Действительно, одна из самых больших странностей в спорах об искусстве – это воплощение идеи о том, что отдельные произведения искусства могут вызывать у людей глубокие чувства, что – по крайней мере, судя по моему опыту – скорее редкость. Я говорю это как человек, который всегда обращается к искусству с надеждой (а часто и вопреки ей) увидеть нечто, что угодно, что заставит меня сдвинуться с мертвой точки. И всё же я готова поспорить, что мнение большинства людей, громко заявляющих о своей позиции по поводу спорных работ, основано не на их личных представлениях или соматическом опыте (зачастую они даже не читали или не видели обсуждаемую работу), но скорее на том, что, по мнению других, эти работы обозначают, а также на страстном желании выразить солидарность. (Вспомните, например, Кэтлин Фолден, христианку, которая в 2010 году услышала из правых СМИ о якобы кощунственной литографии художника Энрике Чагойи и проехала сотни миль на своем грузовике, чтобы увидеть работу в Лавлендском музее в Колорадо. Она ни разу не видела картину до того, как с криком «Как ты можешь осквернять моего Господа?» разнесла ее ломом.)

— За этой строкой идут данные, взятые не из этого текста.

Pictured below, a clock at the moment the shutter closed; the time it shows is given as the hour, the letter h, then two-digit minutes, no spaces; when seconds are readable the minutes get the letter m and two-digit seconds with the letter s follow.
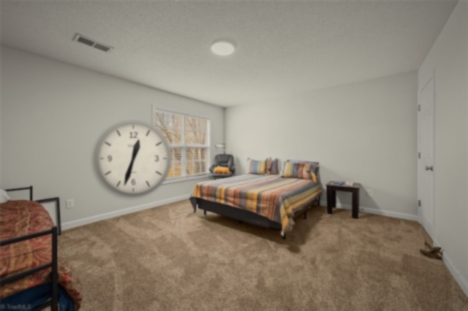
12h33
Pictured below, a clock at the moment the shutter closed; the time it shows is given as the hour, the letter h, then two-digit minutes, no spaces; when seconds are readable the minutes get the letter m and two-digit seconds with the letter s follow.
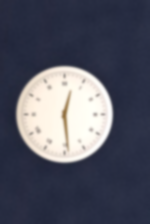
12h29
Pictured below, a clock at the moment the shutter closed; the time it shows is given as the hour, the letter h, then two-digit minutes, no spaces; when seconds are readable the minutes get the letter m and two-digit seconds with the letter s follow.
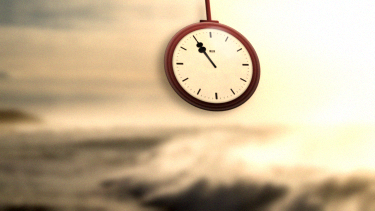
10h55
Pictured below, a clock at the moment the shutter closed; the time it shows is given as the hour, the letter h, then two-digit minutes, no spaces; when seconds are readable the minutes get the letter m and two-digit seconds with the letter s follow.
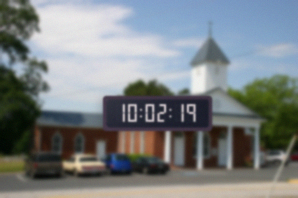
10h02m19s
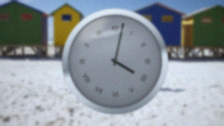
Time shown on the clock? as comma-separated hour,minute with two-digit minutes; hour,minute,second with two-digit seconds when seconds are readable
4,02
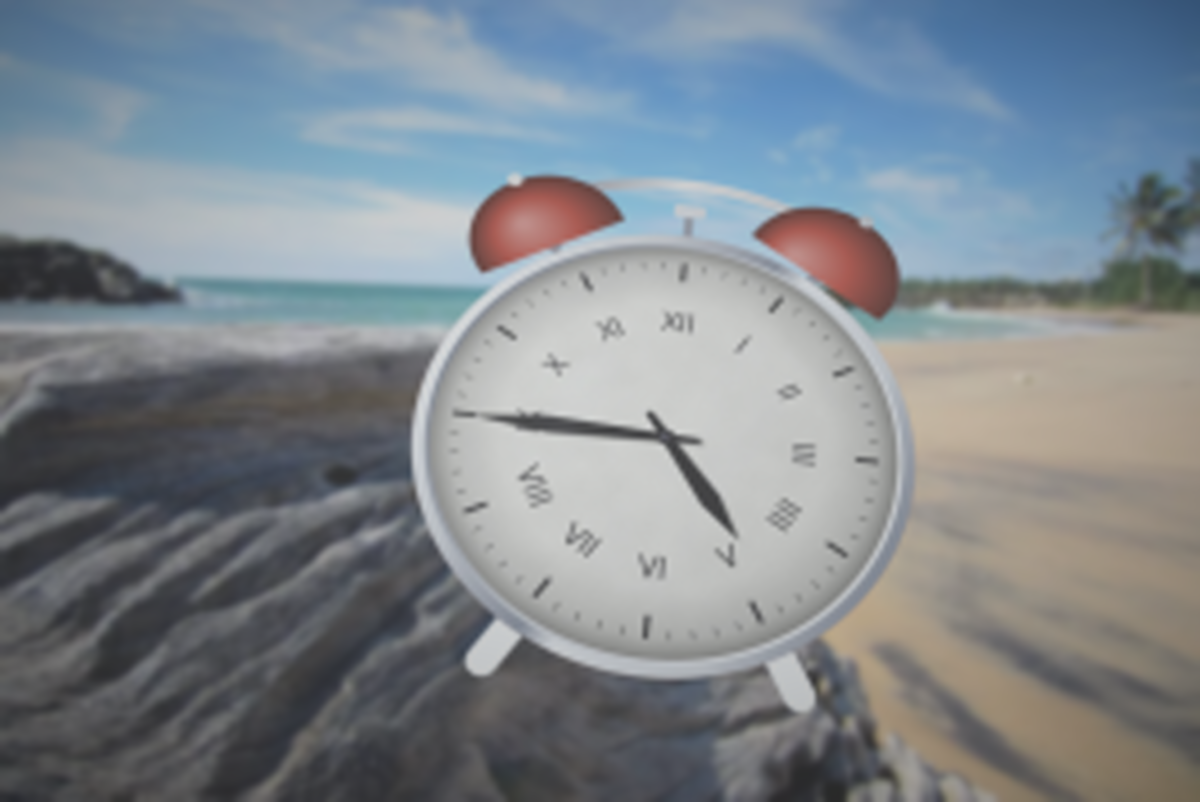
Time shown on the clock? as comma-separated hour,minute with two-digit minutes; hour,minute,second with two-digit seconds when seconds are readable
4,45
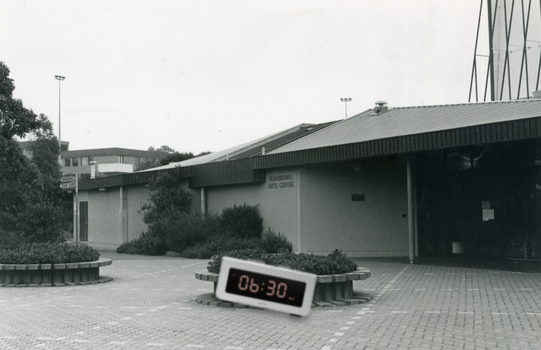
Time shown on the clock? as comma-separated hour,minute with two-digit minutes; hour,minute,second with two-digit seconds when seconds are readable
6,30
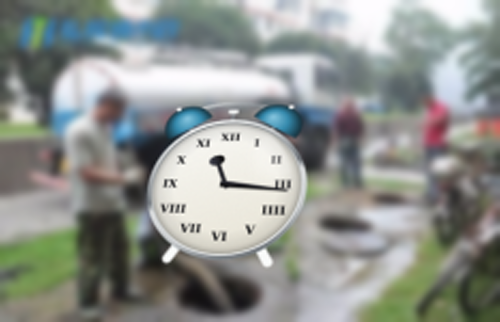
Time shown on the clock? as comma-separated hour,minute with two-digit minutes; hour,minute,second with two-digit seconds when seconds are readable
11,16
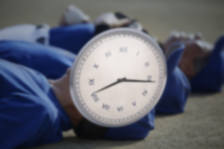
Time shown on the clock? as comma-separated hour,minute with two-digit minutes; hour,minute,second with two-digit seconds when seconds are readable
8,16
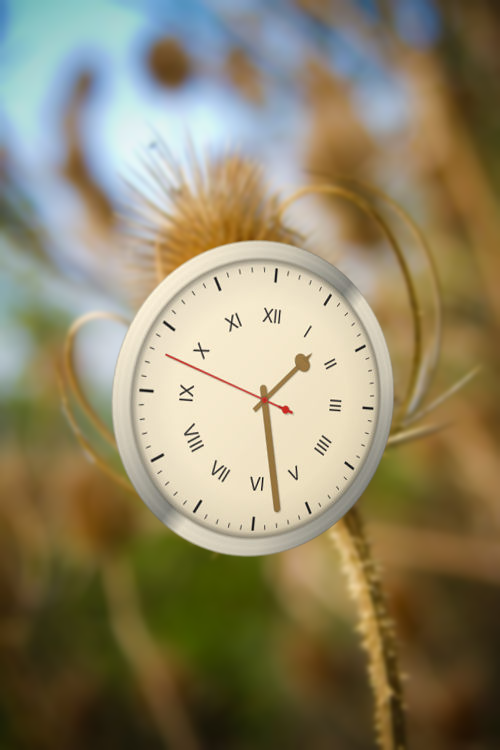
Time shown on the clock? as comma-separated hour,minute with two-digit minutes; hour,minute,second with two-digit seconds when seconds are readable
1,27,48
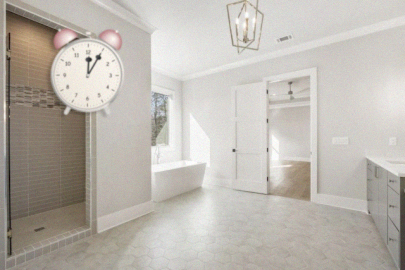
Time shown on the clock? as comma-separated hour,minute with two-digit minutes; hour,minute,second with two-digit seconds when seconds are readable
12,05
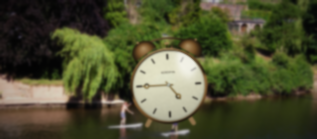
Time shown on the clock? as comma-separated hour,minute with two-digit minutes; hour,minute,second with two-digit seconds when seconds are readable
4,45
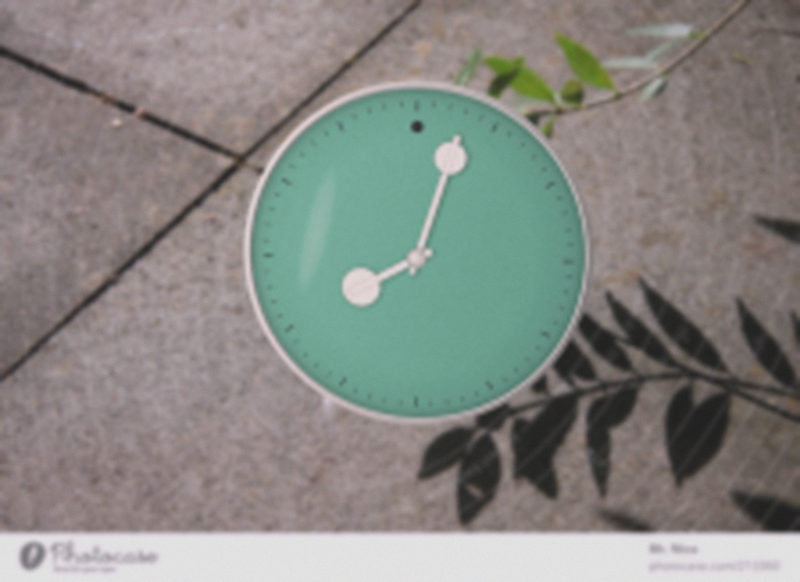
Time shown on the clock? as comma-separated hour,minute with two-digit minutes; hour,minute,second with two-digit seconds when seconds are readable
8,03
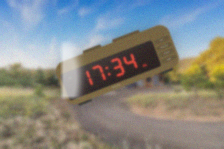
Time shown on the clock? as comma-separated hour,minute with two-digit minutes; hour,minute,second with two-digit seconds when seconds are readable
17,34
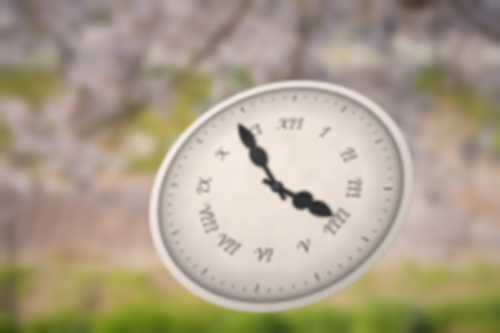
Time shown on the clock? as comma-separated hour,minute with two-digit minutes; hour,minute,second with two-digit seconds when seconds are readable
3,54
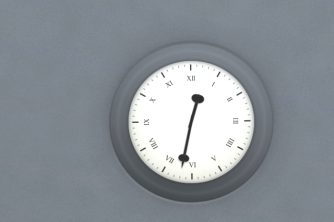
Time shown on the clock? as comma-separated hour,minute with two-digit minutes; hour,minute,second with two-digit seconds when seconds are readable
12,32
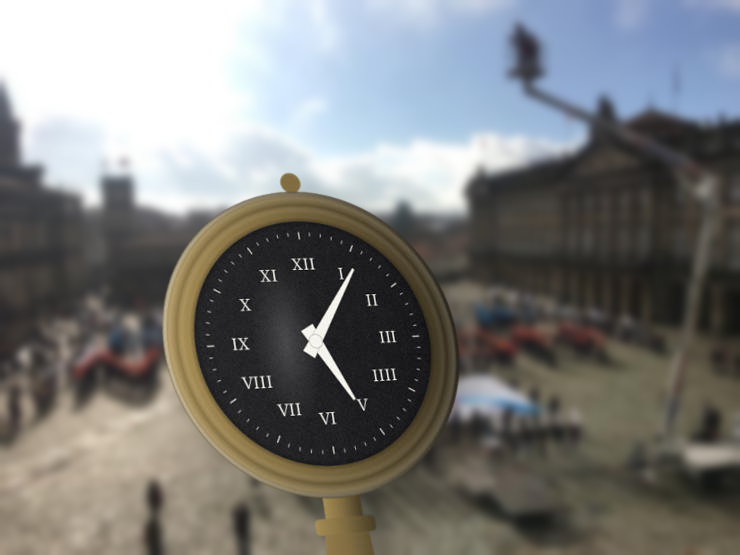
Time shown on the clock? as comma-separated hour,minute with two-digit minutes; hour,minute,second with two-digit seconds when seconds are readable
5,06
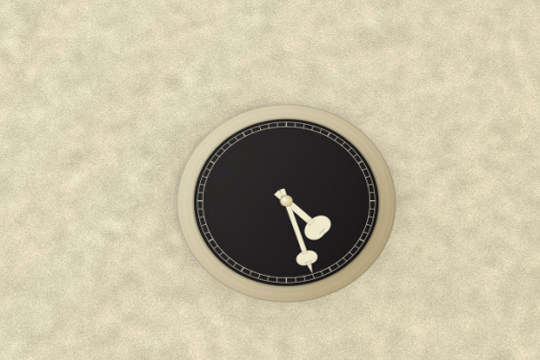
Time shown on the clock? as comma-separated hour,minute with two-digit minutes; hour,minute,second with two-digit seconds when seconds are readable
4,27
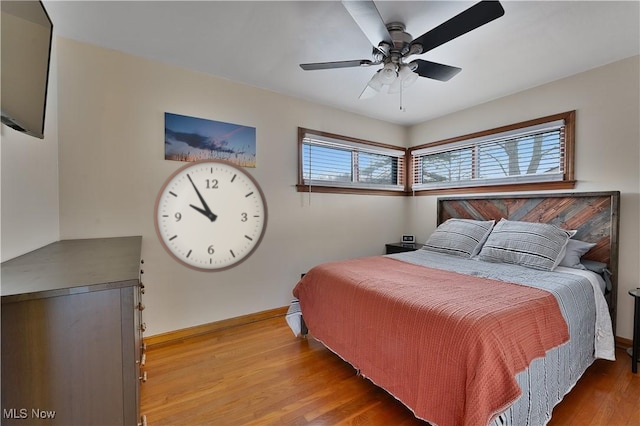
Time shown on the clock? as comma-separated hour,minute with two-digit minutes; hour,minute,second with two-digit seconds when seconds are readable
9,55
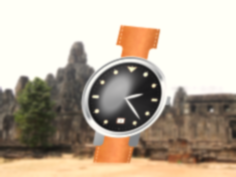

Масштаб исторической несправедливости всегда будет гораздо больше любого единичного объекта искусства, что отчасти объясняет, почему искусство стало такой надежной ходовой фигурой в символической войне. Эта относительная ничтожность арт-объекта очень двойственна: с одной стороны, особое внимание к произведению искусства может снизить ставки (как в случае с утверждением, что демонтаж картины Шутц размером 39×53 дюйма из музея Уитни может хоть как-то улучшить опасные условия существования, в которых пребывают Черные люди); с другой стороны, символическим объектом легче пожертвовать в спорной ситуации («Это всего лишь дерево и металл – ничто по сравнению с жизнями и историей людей народа Дакота», – говорил Дюрант, частично объясняя, почему он согласился на уничтожение своей скульптуры). Я уважаю решение Дюранта и могу представить, что в подобных обстоятельствах поступила бы так же[43]. Тем не менее я считаю, что приравнивать судьбу произведения искусства к спасению или уничтожению жизней – это конструкт, который по веским основаниям – в том числе и этическим – можно подвергнуть сомнению, а иногда и опровергнуть.

вернуться

42

См. книгу Дженет Хэлли «Разделенные решения».

вернуться

43

Обстоятельства вокруг «Эшафота» по ряду важных причин отличались от обстоятельств Даны Шутц и портрета Тилла: работа Дюранта представляла собой большую скульптурную инсталляцию, которую публика могла видеть с дальнего расстояния, поэтому она стала частью повседневной жизни людей, которые не обязательно искали этой коммуникации; общественное пространство вокруг скульптуры стало местом сбора не только для протестующих против нее, но и для неонацистов, и других фанатиков, чью идеологию презирал Дюрант; определенная группа людей – народ Дакота – испытала на себе негативное влияние присутствия этого произведения и попросила Дюранта напрямую обсудить проблему с ними; у представителей Дакота были организационные ресурсы, которые позволяли им это сделать (совет старейшин); и Дюрант, и Центр искусств Уокера согласились, что неадекватная пропаганда возможного воздействия работы на общество начала распространяться еще до того, как скульптура была установлена; до этого работа много раз выставлялась в разных частях света, и, соответственно, ее видели и раньше; продолжительная политизированная художественная практика Дюранта предполагала, что художник будет открыт для такого рода переговоров, которые могли позволить ему принять решение о демонтаже скульптуры и передаче прав интеллектуальной собственности представителям Дакота и так далее.